Having read the listing below, repeat it exactly.

Start of Block

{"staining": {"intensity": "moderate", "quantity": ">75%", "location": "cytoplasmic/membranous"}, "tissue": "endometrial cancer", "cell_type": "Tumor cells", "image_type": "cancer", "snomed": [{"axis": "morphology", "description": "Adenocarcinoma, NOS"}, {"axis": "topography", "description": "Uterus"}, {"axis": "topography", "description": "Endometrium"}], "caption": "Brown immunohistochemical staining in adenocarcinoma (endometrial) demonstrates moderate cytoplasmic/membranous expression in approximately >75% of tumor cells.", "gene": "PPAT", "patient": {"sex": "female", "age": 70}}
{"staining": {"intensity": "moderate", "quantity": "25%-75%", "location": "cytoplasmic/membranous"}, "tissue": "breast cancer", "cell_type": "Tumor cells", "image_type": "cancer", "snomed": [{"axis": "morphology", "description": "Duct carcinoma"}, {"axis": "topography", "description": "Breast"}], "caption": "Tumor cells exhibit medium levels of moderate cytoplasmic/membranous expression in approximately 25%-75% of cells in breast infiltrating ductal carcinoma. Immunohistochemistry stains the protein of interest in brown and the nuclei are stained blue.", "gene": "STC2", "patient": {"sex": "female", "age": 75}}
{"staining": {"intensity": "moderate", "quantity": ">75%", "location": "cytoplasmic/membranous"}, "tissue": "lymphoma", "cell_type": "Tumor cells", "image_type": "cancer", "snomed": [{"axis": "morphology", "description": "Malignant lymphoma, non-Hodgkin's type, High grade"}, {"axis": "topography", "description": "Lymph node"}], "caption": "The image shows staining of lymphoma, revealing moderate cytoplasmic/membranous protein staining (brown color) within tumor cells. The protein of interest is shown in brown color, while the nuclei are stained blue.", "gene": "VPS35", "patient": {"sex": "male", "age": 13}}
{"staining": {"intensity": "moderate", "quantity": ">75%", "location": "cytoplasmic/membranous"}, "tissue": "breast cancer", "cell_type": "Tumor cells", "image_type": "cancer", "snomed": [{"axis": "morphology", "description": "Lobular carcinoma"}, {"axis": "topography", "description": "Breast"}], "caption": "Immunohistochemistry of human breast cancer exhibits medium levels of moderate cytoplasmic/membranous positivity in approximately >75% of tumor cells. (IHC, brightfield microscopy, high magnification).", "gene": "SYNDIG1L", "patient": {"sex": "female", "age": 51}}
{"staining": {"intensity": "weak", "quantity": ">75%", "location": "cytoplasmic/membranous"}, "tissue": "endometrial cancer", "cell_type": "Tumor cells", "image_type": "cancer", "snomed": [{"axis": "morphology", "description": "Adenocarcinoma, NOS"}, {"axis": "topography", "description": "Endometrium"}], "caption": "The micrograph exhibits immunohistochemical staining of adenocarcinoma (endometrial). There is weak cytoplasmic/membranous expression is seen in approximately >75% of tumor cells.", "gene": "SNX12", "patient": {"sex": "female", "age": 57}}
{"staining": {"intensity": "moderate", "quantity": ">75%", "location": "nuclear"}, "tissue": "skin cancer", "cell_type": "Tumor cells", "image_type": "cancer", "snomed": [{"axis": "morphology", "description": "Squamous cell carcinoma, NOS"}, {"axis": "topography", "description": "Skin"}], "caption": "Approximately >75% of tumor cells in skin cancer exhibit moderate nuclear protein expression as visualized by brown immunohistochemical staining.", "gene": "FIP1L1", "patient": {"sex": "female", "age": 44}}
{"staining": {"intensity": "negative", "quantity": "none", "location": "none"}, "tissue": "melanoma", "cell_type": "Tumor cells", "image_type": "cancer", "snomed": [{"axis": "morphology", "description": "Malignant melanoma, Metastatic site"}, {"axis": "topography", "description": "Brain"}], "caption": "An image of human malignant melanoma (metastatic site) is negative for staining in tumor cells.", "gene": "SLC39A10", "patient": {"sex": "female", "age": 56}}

End of Block

- TASK ANSWER -
{"staining": {"intensity": "moderate", "quantity": ">75%", "location": "cytoplasmic/membranous"}, "tissue": "endometrial cancer", "cell_type": "Tumor cells", "image_type": "cancer", "snomed": [{"axis": "morphology", "description": "Adenocarcinoma, NOS"}, {"axis": "topography", "description": "Uterus"}, {"axis": "topography", "description": "Endometrium"}], "caption": "Brown immunohistochemical staining in adenocarcinoma (endometrial) demonstrates moderate cytoplasmic/membranous expression in approximately >75% of tumor cells.", "gene": "PPAT", "patient": {"sex": "female", "age": 70}}
{"staining": {"intensity": "moderate", "quantity": "25%-75%", "location": "cytoplasmic/membranous"}, "tissue": "breast cancer", "cell_type": "Tumor cells", "image_type": "cancer", "snomed": [{"axis": "morphology", "description": "Duct carcinoma"}, {"axis": "topography", "description": "Breast"}], "caption": "Tumor cells exhibit medium levels of moderate cytoplasmic/membranous expression in approximately 25%-75% of cells in breast infiltrating ductal carcinoma. Immunohistochemistry stains the protein of interest in brown and the nuclei are stained blue.", "gene": "STC2", "patient": {"sex": "female", "age": 75}}
{"staining": {"intensity": "moderate", "quantity": ">75%", "location": "cytoplasmic/membranous"}, "tissue": "lymphoma", "cell_type": "Tumor cells", "image_type": "cancer", "snomed": [{"axis": "morphology", "description": "Malignant lymphoma, non-Hodgkin's type, High grade"}, {"axis": "topography", "description": "Lymph node"}], "caption": "The image shows staining of lymphoma, revealing moderate cytoplasmic/membranous protein staining (brown color) within tumor cells. The protein of interest is shown in brown color, while the nuclei are stained blue.", "gene": "VPS35", "patient": {"sex": "male", "age": 13}}
{"staining": {"intensity": "moderate", "quantity": ">75%", "location": "cytoplasmic/membranous"}, "tissue": "breast cancer", "cell_type": "Tumor cells", "image_type": "cancer", "snomed": [{"axis": "morphology", "description": "Lobular carcinoma"}, {"axis": "topography", "description": "Breast"}], "caption": "Immunohistochemistry of human breast cancer exhibits medium levels of moderate cytoplasmic/membranous positivity in approximately >75% of tumor cells. (IHC, brightfield microscopy, high magnification).", "gene": "SYNDIG1L", "patient": {"sex": "female", "age": 51}}
{"staining": {"intensity": "weak", "quantity": ">75%", "location": "cytoplasmic/membranous"}, "tissue": "endometrial cancer", "cell_type": "Tumor cells", "image_type": "cancer", "snomed": [{"axis": "morphology", "description": "Adenocarcinoma, NOS"}, {"axis": "topography", "description": "Endometrium"}], "caption": "The micrograph exhibits immunohistochemical staining of adenocarcinoma (endometrial). There is weak cytoplasmic/membranous expression is seen in approximately >75% of tumor cells.", "gene": "SNX12", "patient": {"sex": "female", "age": 57}}
{"staining": {"intensity": "moderate", "quantity": ">75%", "location": "nuclear"}, "tissue": "skin cancer", "cell_type": "Tumor cells", "image_type": "cancer", "snomed": [{"axis": "morphology", "description": "Squamous cell carcinoma, NOS"}, {"axis": "topography", "description": "Skin"}], "caption": "Approximately >75% of tumor cells in skin cancer exhibit moderate nuclear protein expression as visualized by brown immunohistochemical staining.", "gene": "FIP1L1", "patient": {"sex": "female", "age": 44}}
{"staining": {"intensity": "negative", "quantity": "none", "location": "none"}, "tissue": "melanoma", "cell_type": "Tumor cells", "image_type": "cancer", "snomed": [{"axis": "morphology", "description": "Malignant melanoma, Metastatic site"}, {"axis": "topography", "description": "Brain"}], "caption": "An image of human malignant melanoma (metastatic site) is negative for staining in tumor cells.", "gene": "SLC39A10", "patient": {"sex": "female", "age": 56}}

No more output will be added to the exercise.